Title:QSAR Analysis of 6-Fluoro-3-(4H- 1,2,4-triazol-3-yl)quinolin-4(1H)-ones as Antileukemic Agents using Physicochemical and Alignment Independent Topological Based Descriptors
VOLUME: 15 ISSUE: 7
Author(s):Yan Wang, Qin Zhou, Li Wang and Jun-Jie Ma*
Affiliation:Department of Hematology, Yantai Yuhuangding Hospital, Yantai, Shan Dong, 264000, Department of Pediatric Hematology, Yantai Yuhuangding Hospital, Yantai, Shan Dong, 264000, Department of Hematology, Yantai Yuhuangding Hospital, Yantai, Shan Dong, 264000, Department of Hematology, Yantai Yuhuangding Hospital, Yantai, Shan Dong, 264000
Keywords:Multiple regression analysis, HL60 human leukemic cell line, 2D-QSAR, triazolylquinolin-4(1H)-one, blood cancer,
antileukemic agents.
Abstract:Background: 6-Fluoro-3-(4H-1,2,4-triazol-3-yl)quinolin-4(1H)-ones are potential antileukemic
agents.
Method: QSAR analysis of a series of previously synthesized 6-fluoro-3-(4H- 1,2,4-triazol-3-yl)quinolin-
4(1H)-ones (tested for their inhibitory activity against blood cancer) as analogues of fluoroquinolone, was
performed with the aid of multiple regression analysis. This could facilitate the exploration of features
responsible for the selectivity of the antileukemic activity against HL60 (Human promyelocytic leukemia
cell line) among this congeneric series. Using random selection method, 25 analogues of the series
were selected as training set while 12 analogues of 6-Fluoro-3-(4H-1,2,4-triazol-3-yl)quinolin-
4(1H)-one were taken as test set for current investigation. Inhibitory Concentration (IC50) values were
used to build statistical models with the help of physicochemical and topological descriptors.

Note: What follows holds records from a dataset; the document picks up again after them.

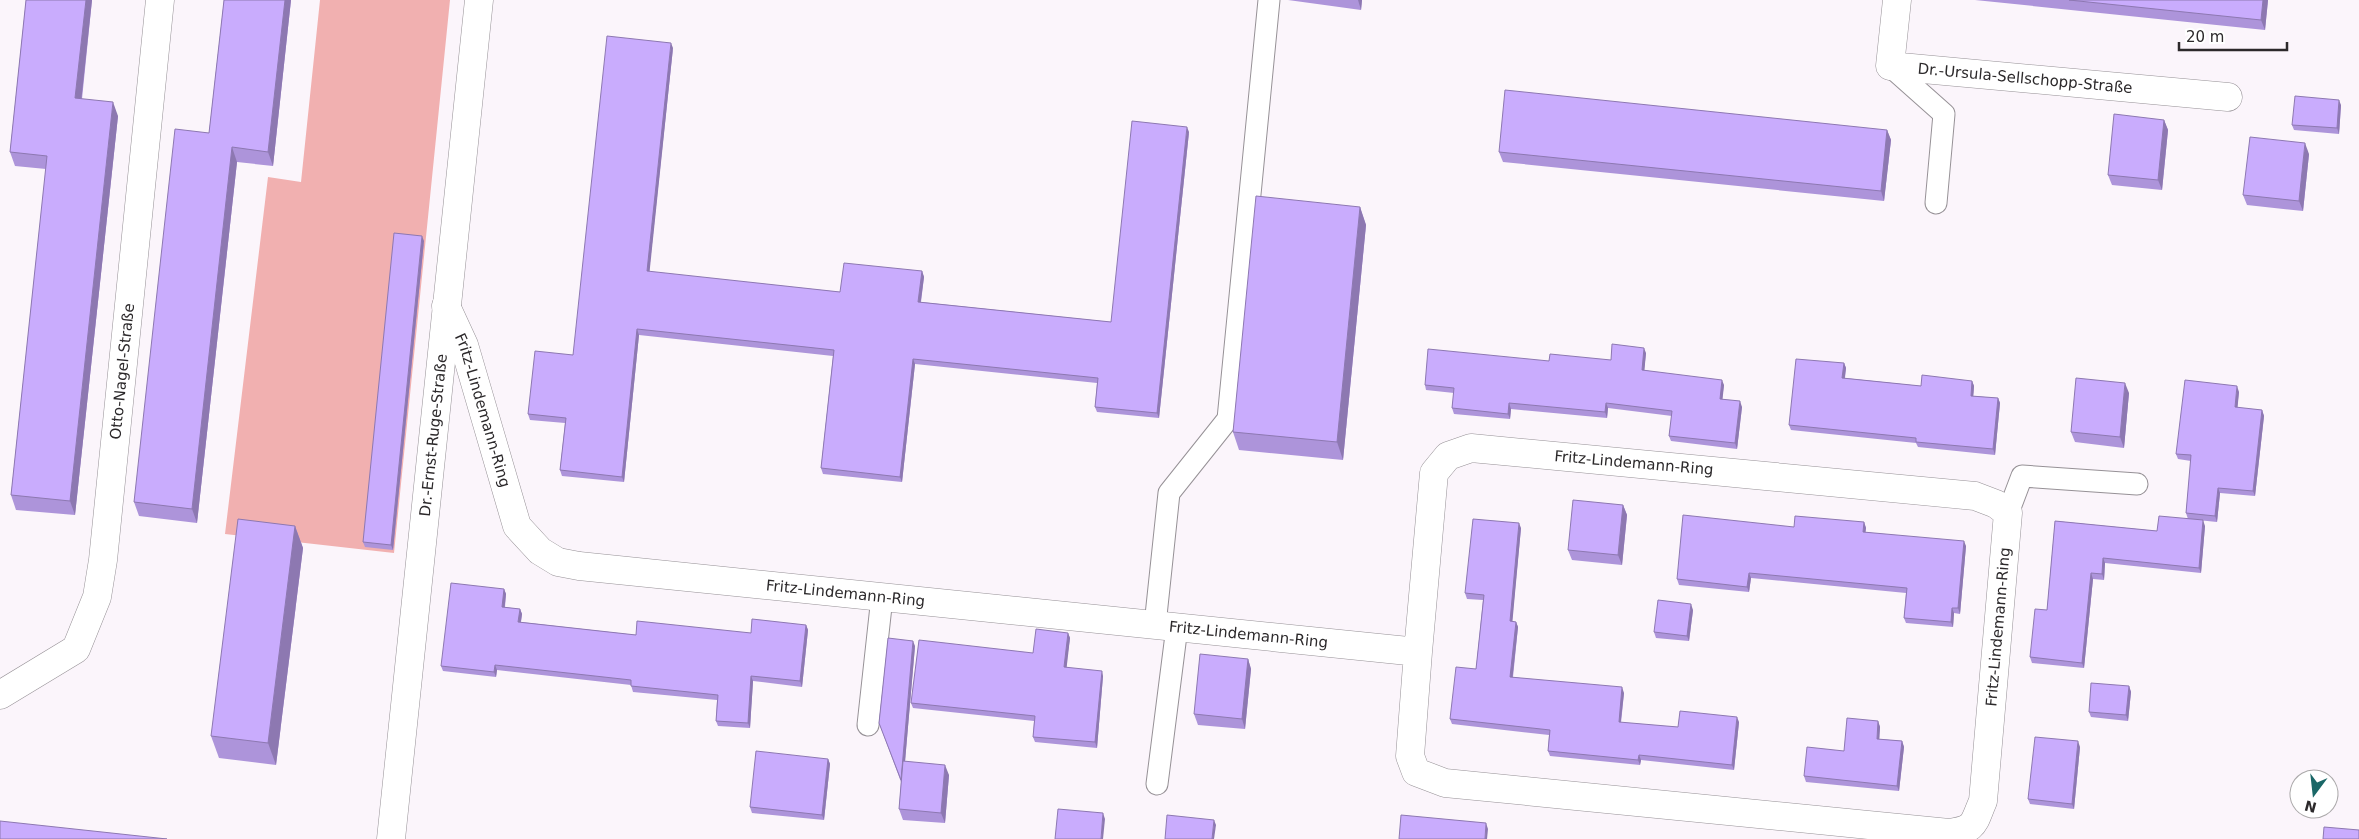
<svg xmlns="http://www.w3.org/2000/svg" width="2359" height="839" viewBox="0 0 2359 839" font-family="'DejaVu Sans',sans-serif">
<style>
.green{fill:#f1b0b0}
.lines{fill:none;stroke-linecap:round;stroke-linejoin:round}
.service-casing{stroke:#969196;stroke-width:23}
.minor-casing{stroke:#969196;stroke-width:29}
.service{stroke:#fff;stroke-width:21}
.minor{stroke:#fff;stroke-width:28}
.wall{fill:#ad94da}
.shaded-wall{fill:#8d78b1}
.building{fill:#c9acfd;stroke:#8d78b1}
.labels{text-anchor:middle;stroke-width:4;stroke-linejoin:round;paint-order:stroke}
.street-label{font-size:15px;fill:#2c292b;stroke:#fff}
</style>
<rect width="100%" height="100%" fill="#fbf5fb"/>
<!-- green -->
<path class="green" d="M 320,0 L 450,0 L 394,553 L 225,534 L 268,177 L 301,182 Z"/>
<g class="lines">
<defs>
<g id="service">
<path d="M 1890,66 L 1944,114 L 1936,203"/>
<path d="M 2008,513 L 2022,476 L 2137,484"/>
<path d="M 1155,625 L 1169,493 L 1228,419 L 1269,0"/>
<path d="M 868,725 L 882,597"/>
<path d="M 1157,784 L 1177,627"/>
</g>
<g id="minor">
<path id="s1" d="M 1897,0 L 1890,66 L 2228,97"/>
<path id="s2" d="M 446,306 L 464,345 L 517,526 L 540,551 L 558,562 L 579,566 L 1418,652 L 1410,756 L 1416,772 L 1445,783 L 1949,833 C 1976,829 1973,824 1983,801 L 2008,513 L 1996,504 L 1975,496 L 1471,448 L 1448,456 L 1434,473 L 1418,652"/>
<path id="s3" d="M 0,695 L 76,649 L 97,597 L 103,560 L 160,0"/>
<path id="s4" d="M 391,839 L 479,0"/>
</g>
</defs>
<!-- service casing -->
<use href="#service" class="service-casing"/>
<!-- minor casing -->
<use href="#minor" class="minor-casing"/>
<!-- service -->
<use href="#service" class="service"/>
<!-- minor -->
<use href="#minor" class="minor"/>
</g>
<!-- wall -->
<g class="wall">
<path d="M 26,0 L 92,0 L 82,99 L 118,116 L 75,515 L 16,510 L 11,495 L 46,169 L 15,166 L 10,152 Z"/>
<path d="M 224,0 L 291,0 L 273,166 L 237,162 L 197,523 L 139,516 L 134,502 L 209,133 Z"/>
<path d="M 1288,0 L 1362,0 L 1361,10 Z"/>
<path d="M 1975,0 L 2268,0 L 2265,30 Z"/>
<path d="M 673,48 L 649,272 L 840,292 L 922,271 L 924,277 L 921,302 L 1111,322 L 1189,132 L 1159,418 L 1097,412 L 1095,407 L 1097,383 L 915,364 L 902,482 L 823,474 L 821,468 L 833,356 L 639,335 L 624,482 L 562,476 L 560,470 L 565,423 L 530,420 L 528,414 L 573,355 Z"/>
<path d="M 2341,105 L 2339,134 L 2294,130 L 2292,125 Z"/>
<path d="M 2164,120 L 2168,130 L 2162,190 L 2112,185 L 2108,175 Z"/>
<path d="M 1887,130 L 1891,140 L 1884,201 L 1503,162 L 1499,152 Z"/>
<path d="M 2309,154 L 2303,211 L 2247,205 L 2243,195 Z"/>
<path d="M 1360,207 L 1366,225 L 1343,460 L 1239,450 L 1233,432 Z"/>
<path d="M 424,241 L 393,550 L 365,547 L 363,542 Z"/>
<path d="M 1646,353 L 1644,370 L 1724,385 L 1722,399 L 1742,407 L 1737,449 L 1671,441 L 1669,436 L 1672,416 L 1608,408 L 1607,418 L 1511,409 L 1510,419 L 1454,414 L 1452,408 L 1454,393 L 1426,390 L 1425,385 L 1549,361 L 1611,360 Z"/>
<path d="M 1844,363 L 1846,368 L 1845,378 L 1921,386 L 1972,381 L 1974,386 L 1973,396 L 1998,398 L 2000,403 L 1995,455 L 1918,447 L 1916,443 L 1791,430 L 1789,425 Z"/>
<path d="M 2239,392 L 2237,408 L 2262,410 L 2264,416 L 2255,496 L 2220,493 L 2217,522 L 2188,519 L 2186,513 L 2191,461 L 2178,459 L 2176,454 Z"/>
<path d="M 2129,393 L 2124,448 L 2075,442 L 2071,432 Z"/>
<path d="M 1623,505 L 1627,515 L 1622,565 L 1572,560 L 1568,550 Z"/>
<path d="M 2055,521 L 2157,531 L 2205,526 L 2201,573 L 2105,563 L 2104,580 L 2093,579 L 2084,668 L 2032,663 L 2030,657 L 2047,610 Z"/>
<path d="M 1864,522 L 1866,528 L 1865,532 L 1966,546 L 1960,614 L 1954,613 L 1953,627 L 1906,623 L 1904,618 L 1906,593 L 1751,578 L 1749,592 L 1679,585 L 1677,579 L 1794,527 Z"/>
<path d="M 295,526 L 303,548 L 276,765 L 219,758 L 211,736 Z"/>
<path d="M 1521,528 L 1512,621 L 1516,622 L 1518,627 L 1513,677 L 1624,693 L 1621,723 L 1678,727 L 1739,722 L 1734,770 L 1641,760 L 1640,765 L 1550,756 L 1548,751 L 1549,735 L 1452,724 L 1450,719 L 1476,669 L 1483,600 L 1467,599 L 1465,593 Z"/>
<path d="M 504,589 L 506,594 L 505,607 L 520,609 L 522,614 L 521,622 L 636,635 L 751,633 L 806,625 L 808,630 L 802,687 L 753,681 L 750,728 L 718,726 L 716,721 L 717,700 L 633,692 L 631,685 L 497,670 L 496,677 L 443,671 L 441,666 Z"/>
<path d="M 1693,610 L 1689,641 L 1656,638 L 1654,632 Z"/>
<path d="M 1068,633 L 1070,638 L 1066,667 L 1103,676 L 1097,748 L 1035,742 L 1033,737 L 1034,721 L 913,708 L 911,703 L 1033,653 Z"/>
<path d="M 915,646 L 905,761 L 949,775 L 945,823 L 903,820 L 899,809 L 901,782 L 879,723 Z"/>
<path d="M 1248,659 L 1251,669 L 1245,729 L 1198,725 L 1194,714 Z"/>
<path d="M 2129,686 L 2131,692 L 2128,721 L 2091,717 L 2089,712 Z"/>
<path d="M 1878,721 L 1880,727 L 1879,739 L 1902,741 L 1904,747 L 1899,791 L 1806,782 L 1804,776 L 1844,751 Z"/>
<path d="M 2080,747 L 2074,809 L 2030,804 L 2028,799 Z"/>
<path d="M 828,759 L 830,764 L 824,820 L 752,813 L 750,807 Z"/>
</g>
<!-- shaded-wall -->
<g class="shaded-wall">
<path d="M 86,0 L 92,0 L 80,112 L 75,98 Z"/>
<path d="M 285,0 L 291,0 L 273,166 L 268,152 Z"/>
<path d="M 1358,0 L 1362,0 L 1361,10 Z"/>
<path d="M 2263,0 L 2268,0 L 2265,30 L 2261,20 Z"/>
<path d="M 671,43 L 673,48 L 649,277 L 647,271 Z"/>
<path d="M 2339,100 L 2341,105 L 2339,134 L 2337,128 Z"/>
<path d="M 113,102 L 118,116 L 75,515 L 70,501 Z"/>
<path d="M 2164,120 L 2168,130 L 2162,190 L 2158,180 Z"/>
<path d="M 1187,127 L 1189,132 L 1159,418 L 1157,413 Z"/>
<path d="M 1887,130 L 1891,140 L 1884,201 L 1881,191 Z"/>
<path d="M 2305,143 L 2309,154 L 2303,211 L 2299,201 Z"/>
<path d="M 232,147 L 237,162 L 197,523 L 192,509 Z"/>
<path d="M 1360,207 L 1366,225 L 1343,460 L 1337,442 Z"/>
<path d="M 422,236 L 424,241 L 393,550 L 391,545 Z"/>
<path d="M 922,271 L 924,277 L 920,307 L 918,302 Z"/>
<path d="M 637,329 L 639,335 L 624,482 L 622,477 Z"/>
<path d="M 1644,348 L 1646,353 L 1644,375 L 1642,370 Z"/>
<path d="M 913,359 L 915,364 L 902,482 L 900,477 Z"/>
<path d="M 1844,363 L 1846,368 L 1844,383 L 1842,378 Z"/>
<path d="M 1722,380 L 1724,385 L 1722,404 L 1720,399 Z"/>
<path d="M 1972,381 L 1974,386 L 1973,401 L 1971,396 Z"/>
<path d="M 2125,383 L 2129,393 L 2124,448 L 2120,437 Z"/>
<path d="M 2237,386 L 2239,392 L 2237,413 L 2235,407 Z"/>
<path d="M 1998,398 L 2000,403 L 1995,455 L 1993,449 Z"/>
<path d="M 1740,401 L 1742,407 L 1737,449 L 1735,443 Z"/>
<path d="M 1509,403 L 1511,409 L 1510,419 L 1508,414 Z"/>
<path d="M 1606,403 L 1608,408 L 1607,418 L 1605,412 Z"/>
<path d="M 2262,410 L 2264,416 L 2255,496 L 2253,491 Z"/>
<path d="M 2218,488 L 2220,493 L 2217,522 L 2215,516 Z"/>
<path d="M 1623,505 L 1627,515 L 1622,565 L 1618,555 Z"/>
<path d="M 2203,520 L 2205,526 L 2201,573 L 2199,568 Z"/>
<path d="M 1864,522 L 1866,528 L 1865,537 L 1863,532 Z"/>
<path d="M 1519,523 L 1521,528 L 1512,626 L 1510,621 Z"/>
<path d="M 295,526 L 303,548 L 276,765 L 268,743 Z"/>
<path d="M 1964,541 L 1966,546 L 1960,614 L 1958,608 Z"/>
<path d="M 2103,558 L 2105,563 L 2104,580 L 2102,574 Z"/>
<path d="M 1749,573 L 1751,578 L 1749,592 L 1747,587 Z"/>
<path d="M 2091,573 L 2093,579 L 2084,668 L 2082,663 Z"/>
<path d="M 504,589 L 506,594 L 504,612 L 502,607 Z"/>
<path d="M 1691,604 L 1693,610 L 1689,641 L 1687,636 Z"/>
<path d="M 1952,608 L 1954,613 L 1953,627 L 1951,622 Z"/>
<path d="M 520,609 L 522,614 L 520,627 L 518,622 Z"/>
<path d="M 1516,622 L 1518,627 L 1512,682 L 1510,677 Z"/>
<path d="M 806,625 L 808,630 L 802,687 L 800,681 Z"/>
<path d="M 1068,633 L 1070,638 L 1066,673 L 1064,667 Z"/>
<path d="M 913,641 L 915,646 L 903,785 L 901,780 Z"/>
<path d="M 1248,659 L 1251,669 L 1245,729 L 1242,719 Z"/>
<path d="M 495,665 L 497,670 L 496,677 L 494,672 Z"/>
<path d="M 1102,671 L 1103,676 L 1097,748 L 1095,742 Z"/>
<path d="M 751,676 L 753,681 L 750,728 L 748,723 Z"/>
<path d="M 2129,686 L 2131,692 L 2128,721 L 2126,715 Z"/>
<path d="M 1622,687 L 1624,693 L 1620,728 L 1619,722 Z"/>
<path d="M 1737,717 L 1739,722 L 1734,770 L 1732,765 Z"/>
<path d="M 1878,721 L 1880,727 L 1879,744 L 1877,739 Z"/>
<path d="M 1902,741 L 1904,747 L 1899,791 L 1897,786 Z"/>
<path d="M 2078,741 L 2080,747 L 2074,809 L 2072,804 Z"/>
<path d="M 1639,755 L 1641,760 L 1640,765 L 1638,760 Z"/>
<path d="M 828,759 L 830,764 L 824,820 L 822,815 Z"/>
<path d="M 945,765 L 949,775 L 945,823 L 941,813 Z"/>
<path d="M 1103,813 L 1105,819 L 1103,839 L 1101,839 Z"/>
<path d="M 1214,820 L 1216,825 L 1214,839 L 1212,839 Z"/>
<path d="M 1486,823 L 1488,829 L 1487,839 L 1485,839 Z"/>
</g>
<!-- building -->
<g class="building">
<path d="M 26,0 L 86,0 L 75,98 L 113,102 L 70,501 L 11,495 L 47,156 L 10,152 Z"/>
<path d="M 224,0 L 285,0 L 268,152 L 232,147 L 192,509 L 134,502 L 175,129 L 209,133 Z"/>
<path d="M 2069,0 L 2263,0 L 2261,20 Z"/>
<path d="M 607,36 L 671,43 L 647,271 L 840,292 L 844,263 L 922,271 L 918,302 L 1111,322 L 1132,121 L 1187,127 L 1157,413 L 1095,407 L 1098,378 L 913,359 L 900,477 L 821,468 L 834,350 L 637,329 L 622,477 L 560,470 L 566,418 L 528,414 L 535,351 L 573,355 Z"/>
<path d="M 1505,90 L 1887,130 L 1881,191 L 1499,152 Z"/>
<path d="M 2295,96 L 2339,100 L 2337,128 L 2292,125 Z"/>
<path d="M 2114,114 L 2164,120 L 2158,180 L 2108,175 Z"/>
<path d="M 2250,137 L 2305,143 L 2299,201 L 2243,195 Z"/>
<path d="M 1256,196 L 1360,207 L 1337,442 L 1233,432 Z"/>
<path d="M 394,233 L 422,236 L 391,545 L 363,542 Z"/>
<path d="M 1612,344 L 1644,348 L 1642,370 L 1722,380 L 1720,399 L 1740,401 L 1735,443 L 1669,436 L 1672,411 L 1606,403 L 1605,412 L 1509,403 L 1508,414 L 1452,408 L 1454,388 L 1425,385 L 1428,349 L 1549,361 L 1550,354 L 1611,360 Z"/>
<path d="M 1796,359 L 1844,363 L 1842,378 L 1921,386 L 1922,375 L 1972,381 L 1971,396 L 1998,398 L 1993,449 L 1916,442 L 1916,438 L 1789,425 Z"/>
<path d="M 2076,378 L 2125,383 L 2120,437 L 2071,432 Z"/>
<path d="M 2185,380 L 2237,386 L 2235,407 L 2262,410 L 2253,491 L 2218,488 L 2215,516 L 2186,513 L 2191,455 L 2176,454 Z"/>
<path d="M 1573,500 L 1623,505 L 1618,555 L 1568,550 Z"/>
<path d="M 1683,515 L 1794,527 L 1795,516 L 1864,522 L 1863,532 L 1964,541 L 1958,608 L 1952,608 L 1951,622 L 1904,618 L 1907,588 L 1749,573 L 1747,587 L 1677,579 Z"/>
<path d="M 2159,516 L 2203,520 L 2199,568 L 2103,558 L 2102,574 L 2091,573 L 2082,663 L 2030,657 L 2035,609 L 2047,610 L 2055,521 L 2157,531 Z"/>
<path d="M 238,519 L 295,526 L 268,743 L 211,736 Z"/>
<path d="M 1473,519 L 1519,523 L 1510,621 L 1516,622 L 1510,677 L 1622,687 L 1619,722 L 1678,727 L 1680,711 L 1737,717 L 1732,765 L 1639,755 L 1638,760 L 1548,751 L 1550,730 L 1450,719 L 1456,667 L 1476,669 L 1484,595 L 1465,593 Z"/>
<path d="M 451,583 L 504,589 L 502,607 L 520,609 L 518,622 L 636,635 L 637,621 L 751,633 L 752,619 L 806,625 L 800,681 L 751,676 L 748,723 L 716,721 L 718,695 L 631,686 L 631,680 L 495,665 L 494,672 L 441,666 Z"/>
<path d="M 1658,600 L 1691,604 L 1687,636 L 1654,632 Z"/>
<path d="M 1036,629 L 1068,633 L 1064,667 L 1102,671 L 1095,742 L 1033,737 L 1035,716 L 911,703 L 919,640 L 1033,653 Z"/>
<path d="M 888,638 L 913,641 L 901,780 L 879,723 Z"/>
<path d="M 1200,654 L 1248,659 L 1242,719 L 1194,714 Z"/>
<path d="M 2091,683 L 2129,686 L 2126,715 L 2089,712 Z"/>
<path d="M 1847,718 L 1878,721 L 1877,739 L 1902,741 L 1897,786 L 1804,776 L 1807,747 L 1844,751 Z"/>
<path d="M 2035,737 L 2078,741 L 2072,804 L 2028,799 Z"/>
<path d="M 756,751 L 828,759 L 822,815 L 750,807 Z"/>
<path d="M 903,761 L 945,765 L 941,813 L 899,809 Z"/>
<path d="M 1058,809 L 1103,813 L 1101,839 L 1055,839 Z"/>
<path d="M 1167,815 L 1214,820 L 1212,839 L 1165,839 Z"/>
<path d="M 1401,815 L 1486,823 L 1485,839 L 1399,839 Z"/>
<path d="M 0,821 L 167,839 L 0,839 Z"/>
<path d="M 2324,827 L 2359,830 L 2359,839 L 2323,839 Z"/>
</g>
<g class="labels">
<!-- street labels -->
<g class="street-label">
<text dy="5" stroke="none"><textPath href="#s1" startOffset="202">Dr.-Ursula-Sellschopp-Straße</textPath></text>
<text dy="5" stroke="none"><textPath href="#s3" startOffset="372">Otto-Nagel-Straße</textPath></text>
<text dy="5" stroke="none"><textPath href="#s2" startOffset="111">Fritz-Lindemann-Ring</textPath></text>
<text dy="5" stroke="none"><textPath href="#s4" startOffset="406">Dr.-Ernst-Ruge-Straße</textPath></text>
<text transform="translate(1634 463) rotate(5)" y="5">Fritz-Lindemann-Ring</text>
<text dy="5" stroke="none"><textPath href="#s2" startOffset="576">Fritz-Lindemann-Ring</textPath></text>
<text dy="5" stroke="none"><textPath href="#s2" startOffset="2036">Fritz-Lindemann-Ring</textPath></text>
<text dy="5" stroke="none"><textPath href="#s2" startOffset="981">Fritz-Lindemann-Ring</textPath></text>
</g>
</g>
<!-- north arrow -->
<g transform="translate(2314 794) rotate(195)"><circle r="24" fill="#ffffff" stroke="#aba9aa"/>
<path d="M0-4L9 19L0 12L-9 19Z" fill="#1a6767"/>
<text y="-8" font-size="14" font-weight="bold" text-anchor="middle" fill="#2c292b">N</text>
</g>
<!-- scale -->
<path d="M2179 42v8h108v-8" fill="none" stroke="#2c292b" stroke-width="2.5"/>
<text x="2186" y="42" font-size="15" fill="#2c292b" stroke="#ffffff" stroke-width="4" paint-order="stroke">20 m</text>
</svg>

Results: QSAR equations were developed and they worked well for all the predictions. QSAR models
were validated by doing cross validation.
Conclusion: The derived model has the capability to predict the activity of new compounds as well as
it can also quantitatively explain the critical region to be focused in the molecule.